Shiver, the 34-year-old robotics team coach for the Coral Academy of Science Windmill campus, gets to see that transition in action nearly every day as he watches his students design, program and build robots that look straight out of a 1980s sci-fi film.
“Students are full of imagination,” said Shiver, who also teaches advanced language arts for the school. “I want to see how much my students can take of what I’ve given them and expand upon it.”
The work his fourth- and fifth-grade robotics team put in this year helped land Shiver on Henderson’s first “Mayor’s Honor Roll.”
Shiver and Coral Academy of Science fourth-grader Kisha Panchal received a medal and a certificate of recognition at the Henderson City Council meeting Feb. 20.
According to the city, the award was designed to “recognize Henderson students, teachers, administrators and support staff who demonstrate achievement in categories such as leadership, respect and integrity, innovation, volunteerism and love of learning.”
“Through the Mayor’s Honor Roll we are able to recognize outstanding individuals from our local schools …” Henderson Mayor Debra March said in a statement.
Shiver’s robotics team took second place out of 29 teams in the First Lego League competition. The league challenges teams to develop an engineering solution to a real-world problem and build a robot (with Legos, of course) that can perform certain tasks at an event where coaches like Shiver have to let the children operate on their own.

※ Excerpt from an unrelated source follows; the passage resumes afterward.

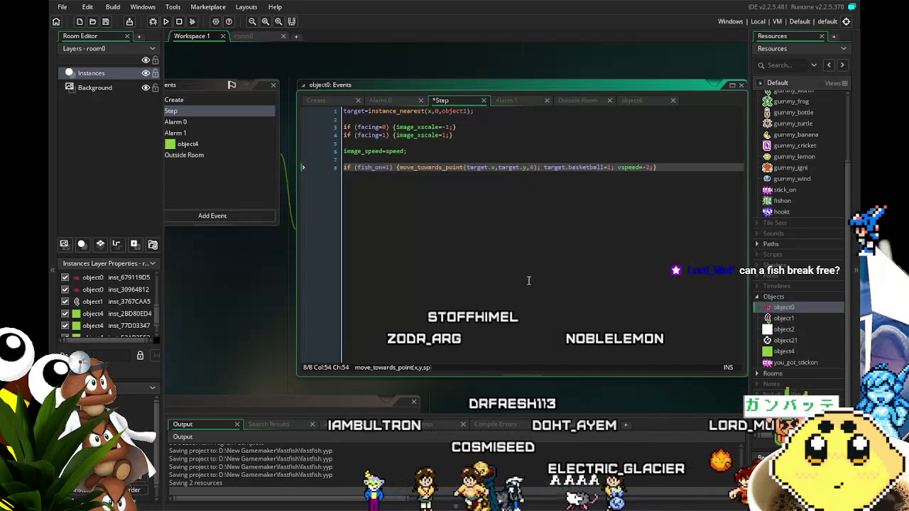
left_click_drag(529, 280, 514, 282)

This year’s challenge was hydrodynamics, and the students tried to tackle the flooding problems facing Duck Creek. They chose to design and engineer a modern reservoir system. To help, Shiver took the team to the UNLV engineering department, where they figured out which ideas were realistic and what could work.
“We give them ideas, but it’s their job to figure out what to do,” Shiver said.
As for the design for the robot for the challenge, Shiver and the team wanted something that would stand out, and he gave them an idea from his childhood: the robot Johnny 5 from the 1986 film “Short Circuit,” which rolled around on two sets of wheeled-tracks and had two arm-like appendages.
Shiver said he helped teach the students how the basics of programming the robot, but the build, design and operations were all up to them.
“For me it’s not so much the reward of a trophy,” Shiver said. “It’s seeing the kids utilize what they’ve learned in a very effective way and hopefully utilizing it in the future.”